▸ GIVEN REQUEST:
Please pick out and copy every line in the items below that contains the string "size", treating uppercase and lowercase as different.

▸ GIVEN ENTRIES:
+ + + + + + +

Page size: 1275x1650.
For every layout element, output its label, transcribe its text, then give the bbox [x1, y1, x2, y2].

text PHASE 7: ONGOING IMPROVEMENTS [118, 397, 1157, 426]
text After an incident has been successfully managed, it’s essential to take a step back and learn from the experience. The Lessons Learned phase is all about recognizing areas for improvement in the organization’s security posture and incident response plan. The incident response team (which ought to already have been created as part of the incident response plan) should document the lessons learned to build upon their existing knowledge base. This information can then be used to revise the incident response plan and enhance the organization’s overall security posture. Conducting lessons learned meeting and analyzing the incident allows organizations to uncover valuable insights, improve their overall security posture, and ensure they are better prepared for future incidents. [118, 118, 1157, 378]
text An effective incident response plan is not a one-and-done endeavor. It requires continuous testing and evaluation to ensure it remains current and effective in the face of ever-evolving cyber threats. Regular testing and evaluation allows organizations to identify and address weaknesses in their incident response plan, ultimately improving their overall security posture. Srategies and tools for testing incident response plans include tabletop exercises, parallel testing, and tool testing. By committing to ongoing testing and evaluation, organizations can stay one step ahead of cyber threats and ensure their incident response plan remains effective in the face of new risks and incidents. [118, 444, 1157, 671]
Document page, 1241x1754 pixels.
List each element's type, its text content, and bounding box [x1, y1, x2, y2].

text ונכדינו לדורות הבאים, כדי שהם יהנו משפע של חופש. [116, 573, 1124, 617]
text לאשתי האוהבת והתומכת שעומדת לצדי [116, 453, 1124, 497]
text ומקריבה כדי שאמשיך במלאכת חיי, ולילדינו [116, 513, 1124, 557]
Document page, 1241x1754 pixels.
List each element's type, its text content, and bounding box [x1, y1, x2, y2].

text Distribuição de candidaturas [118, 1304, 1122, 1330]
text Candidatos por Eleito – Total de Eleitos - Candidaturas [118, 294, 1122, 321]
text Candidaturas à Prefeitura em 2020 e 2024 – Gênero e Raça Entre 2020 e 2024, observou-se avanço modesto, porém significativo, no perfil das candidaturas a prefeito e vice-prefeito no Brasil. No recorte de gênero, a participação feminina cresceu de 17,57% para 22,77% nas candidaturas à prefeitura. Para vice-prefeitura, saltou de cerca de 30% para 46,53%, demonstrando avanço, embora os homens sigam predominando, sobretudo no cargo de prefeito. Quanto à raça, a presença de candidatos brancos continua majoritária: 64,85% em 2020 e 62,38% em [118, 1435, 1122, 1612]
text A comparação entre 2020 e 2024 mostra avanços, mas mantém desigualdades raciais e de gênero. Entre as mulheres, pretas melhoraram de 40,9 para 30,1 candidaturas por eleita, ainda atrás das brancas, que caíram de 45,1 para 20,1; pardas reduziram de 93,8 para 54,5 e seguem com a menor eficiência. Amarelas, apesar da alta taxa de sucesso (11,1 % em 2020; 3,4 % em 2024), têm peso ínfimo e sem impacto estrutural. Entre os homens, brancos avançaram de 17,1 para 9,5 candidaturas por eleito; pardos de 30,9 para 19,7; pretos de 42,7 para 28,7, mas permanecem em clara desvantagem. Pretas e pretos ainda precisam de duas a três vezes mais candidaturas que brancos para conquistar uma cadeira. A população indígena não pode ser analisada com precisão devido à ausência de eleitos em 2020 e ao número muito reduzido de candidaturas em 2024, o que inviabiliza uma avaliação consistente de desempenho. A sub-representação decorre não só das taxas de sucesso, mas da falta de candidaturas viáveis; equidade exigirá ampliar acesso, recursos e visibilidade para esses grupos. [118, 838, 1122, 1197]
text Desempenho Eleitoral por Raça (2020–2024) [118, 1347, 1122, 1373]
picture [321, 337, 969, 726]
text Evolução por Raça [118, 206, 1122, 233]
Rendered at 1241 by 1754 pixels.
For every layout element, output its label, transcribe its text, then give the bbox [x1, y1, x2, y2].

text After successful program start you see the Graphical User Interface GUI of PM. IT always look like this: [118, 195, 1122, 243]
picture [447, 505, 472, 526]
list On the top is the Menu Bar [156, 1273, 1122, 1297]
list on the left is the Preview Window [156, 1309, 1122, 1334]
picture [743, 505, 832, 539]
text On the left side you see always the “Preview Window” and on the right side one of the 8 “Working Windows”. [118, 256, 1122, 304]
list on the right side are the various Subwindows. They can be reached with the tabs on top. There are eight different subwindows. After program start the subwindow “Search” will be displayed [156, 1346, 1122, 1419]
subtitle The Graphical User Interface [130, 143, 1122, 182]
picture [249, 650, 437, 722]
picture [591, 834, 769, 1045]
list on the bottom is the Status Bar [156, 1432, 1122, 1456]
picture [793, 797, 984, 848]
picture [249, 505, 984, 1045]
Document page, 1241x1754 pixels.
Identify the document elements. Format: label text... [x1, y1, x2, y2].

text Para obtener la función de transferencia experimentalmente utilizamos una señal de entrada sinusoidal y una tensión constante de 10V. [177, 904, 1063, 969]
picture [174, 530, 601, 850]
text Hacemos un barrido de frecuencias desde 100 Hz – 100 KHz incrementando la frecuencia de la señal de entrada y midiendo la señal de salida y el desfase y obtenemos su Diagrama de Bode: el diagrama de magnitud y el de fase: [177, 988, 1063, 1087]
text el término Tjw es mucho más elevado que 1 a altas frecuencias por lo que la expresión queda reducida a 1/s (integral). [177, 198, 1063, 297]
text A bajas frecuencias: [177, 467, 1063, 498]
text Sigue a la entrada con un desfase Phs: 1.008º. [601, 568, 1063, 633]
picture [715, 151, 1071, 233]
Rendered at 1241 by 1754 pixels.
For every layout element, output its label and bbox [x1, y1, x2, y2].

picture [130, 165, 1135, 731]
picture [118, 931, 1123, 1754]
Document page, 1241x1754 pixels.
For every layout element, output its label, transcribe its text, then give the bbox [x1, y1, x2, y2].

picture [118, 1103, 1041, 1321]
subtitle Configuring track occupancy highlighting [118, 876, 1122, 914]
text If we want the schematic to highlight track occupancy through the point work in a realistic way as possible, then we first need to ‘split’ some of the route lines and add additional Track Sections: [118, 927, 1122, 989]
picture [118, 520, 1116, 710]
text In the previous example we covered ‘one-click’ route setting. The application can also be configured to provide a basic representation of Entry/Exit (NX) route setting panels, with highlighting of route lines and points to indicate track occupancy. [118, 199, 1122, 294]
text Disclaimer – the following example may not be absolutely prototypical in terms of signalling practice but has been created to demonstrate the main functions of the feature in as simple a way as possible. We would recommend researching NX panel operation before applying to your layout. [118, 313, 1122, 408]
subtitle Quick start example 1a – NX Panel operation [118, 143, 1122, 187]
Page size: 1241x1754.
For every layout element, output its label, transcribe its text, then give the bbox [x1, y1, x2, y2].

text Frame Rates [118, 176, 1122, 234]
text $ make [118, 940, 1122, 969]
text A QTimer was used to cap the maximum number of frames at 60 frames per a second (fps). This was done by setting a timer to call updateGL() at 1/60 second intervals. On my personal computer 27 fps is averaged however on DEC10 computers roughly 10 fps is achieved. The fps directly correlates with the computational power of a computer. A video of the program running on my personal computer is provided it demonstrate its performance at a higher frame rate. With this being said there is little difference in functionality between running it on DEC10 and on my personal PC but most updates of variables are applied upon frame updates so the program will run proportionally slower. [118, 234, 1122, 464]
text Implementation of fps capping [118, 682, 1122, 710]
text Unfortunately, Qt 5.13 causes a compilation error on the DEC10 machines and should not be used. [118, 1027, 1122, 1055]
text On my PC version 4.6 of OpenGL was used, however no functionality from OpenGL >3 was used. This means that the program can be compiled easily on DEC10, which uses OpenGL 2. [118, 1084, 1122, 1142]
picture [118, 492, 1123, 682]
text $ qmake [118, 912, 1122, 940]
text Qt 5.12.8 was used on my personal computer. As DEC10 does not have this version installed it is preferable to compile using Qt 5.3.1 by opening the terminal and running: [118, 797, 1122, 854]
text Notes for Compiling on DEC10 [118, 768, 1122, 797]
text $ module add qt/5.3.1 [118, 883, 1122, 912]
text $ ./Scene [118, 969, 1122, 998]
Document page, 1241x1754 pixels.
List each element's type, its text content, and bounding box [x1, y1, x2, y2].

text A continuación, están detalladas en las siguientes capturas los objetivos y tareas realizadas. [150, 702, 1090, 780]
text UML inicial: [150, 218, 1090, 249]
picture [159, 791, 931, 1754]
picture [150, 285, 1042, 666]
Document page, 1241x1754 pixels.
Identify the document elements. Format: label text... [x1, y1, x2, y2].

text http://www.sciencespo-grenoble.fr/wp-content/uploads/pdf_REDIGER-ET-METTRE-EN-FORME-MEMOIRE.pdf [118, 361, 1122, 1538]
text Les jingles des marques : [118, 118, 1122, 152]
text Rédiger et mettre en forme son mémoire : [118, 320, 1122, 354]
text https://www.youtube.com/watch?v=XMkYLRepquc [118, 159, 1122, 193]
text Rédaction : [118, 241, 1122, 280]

+ + + + + + +

▸ REPLY TO THE EXERCISE:
Page size: 1275x1650.
Page size: 1241x1754.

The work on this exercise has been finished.